D’après le rapport de recherche publié par IDG Connect, le Nigeria, avec l’Afrique du Sud, possède le taux d’adoption du cloud le plus élevé en Afrique. Par ailleurs, Microsoft a également remarqué que le Nigeria possède le taux d’absorption de ses produits du cloud le plus élevé sur le continent, et que cette absorption est en hausse dans le secteur des PME. C’est pour cette raison que certains de nos cadres l’ont surnommé la « capitale du cloud ».
Pour donner les mêmes moyens à un plus grand nombre de PME, nous nous sommes récemment associés à la Fondation Tony Elumelu (TEF) au Nigeria pour mettre à disposition de plus de 3 000 entrepreneurs du Programme d’entreprenariat TEF des outils, des ressources, des formations et des mentorats axés sur les technologies.
Au Ghana, nous avons récemment apporté notre concours à la startup locale Swiftly spécialisée dans le « e-shipping » par l’entremise du programme Interns4Afrika.
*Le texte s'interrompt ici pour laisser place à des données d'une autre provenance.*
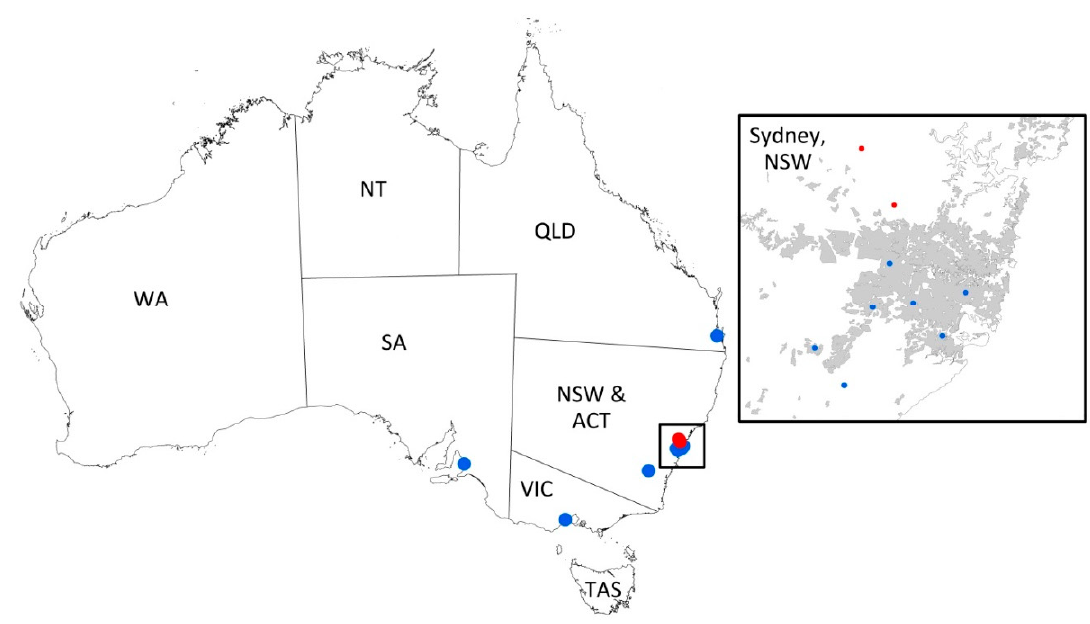
Figure 1. Map of Australia, showing the location of the veterinary hospitals (Group 1; blue dots) used to recruit cats from all Australian States and Territories except WA, NT, and TAS, and the location of the two rescue facilities in Sydney, NSW (Groups 2 and 3; red dots). An enlargement of Sydney and its surrounding areas is shown in the breakout box. The grey shading in the breakout box represents the ‘Built Up Areas’ of Sydney (as defined by Geosciences Australia, http: // www.ga.gov.au / mapspecs / 250k100k / appendixA_files / Habitation.html#Habitation Built Up Area Polygon) and is included to show the semi-rural location of the two rescue facilities and one veterinary hospital on the outskirts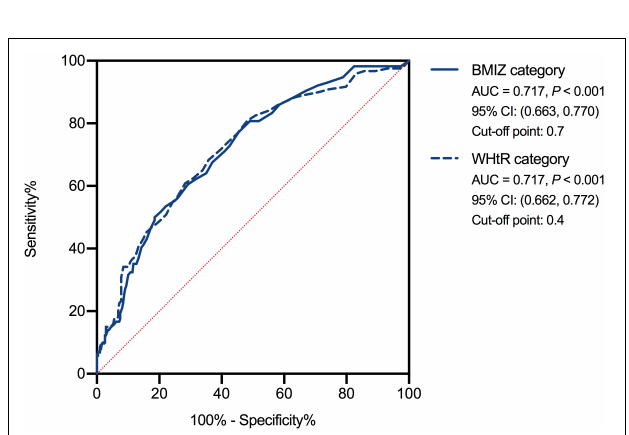
FIGURE 5 | The receiver operating characteristic curve of food addiction for normal-weight/underweight and excessive weight groups. BMIZ, body mass index Z score; WHtR, waist-to-height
Douze stagiaires ont eu la possibilité de participer à des recherches de marché, à des activités de génération de prospects, de marketing en ligne, de programmation, de planification d’évènements et de service à la clientèle. Un programme tel que celui-ci profite non seulement à la startup qui a accès à de jeunes et nouveaux talents, mais procure aussi aux jeunes diplômés l’expérience professionnelle et les outils dont ils ont besoin pour apporter leur contribution à une économie numériquement transformée.
Vers un avenir numériquement transformé
La transition vers le cloud ne va pas se faire en un jour. Elle demande une vision et des efforts délibérés de la part des entreprises. Pour mener à bien cette initiative, nous devons adopter cette technologie pour opérer la transformation numérique, et continuer ainsi à innover et à être pertinents.
L’adoption du cloud révolutionnera la manière dont les entreprises ouest-africaines, et notamment les PME, fonctionnent. Alors que le pouvoir du cloud computing continue à s’affirmer en Afrique, l’initiative 4Afrika reste déterminée à accélérer l’adoption du cloud et la transformation numérique sur le continent grâce à un accès accru à la technologie et à la transmission des compétences nécessaires, en vue d’améliorer le développement socio-économique.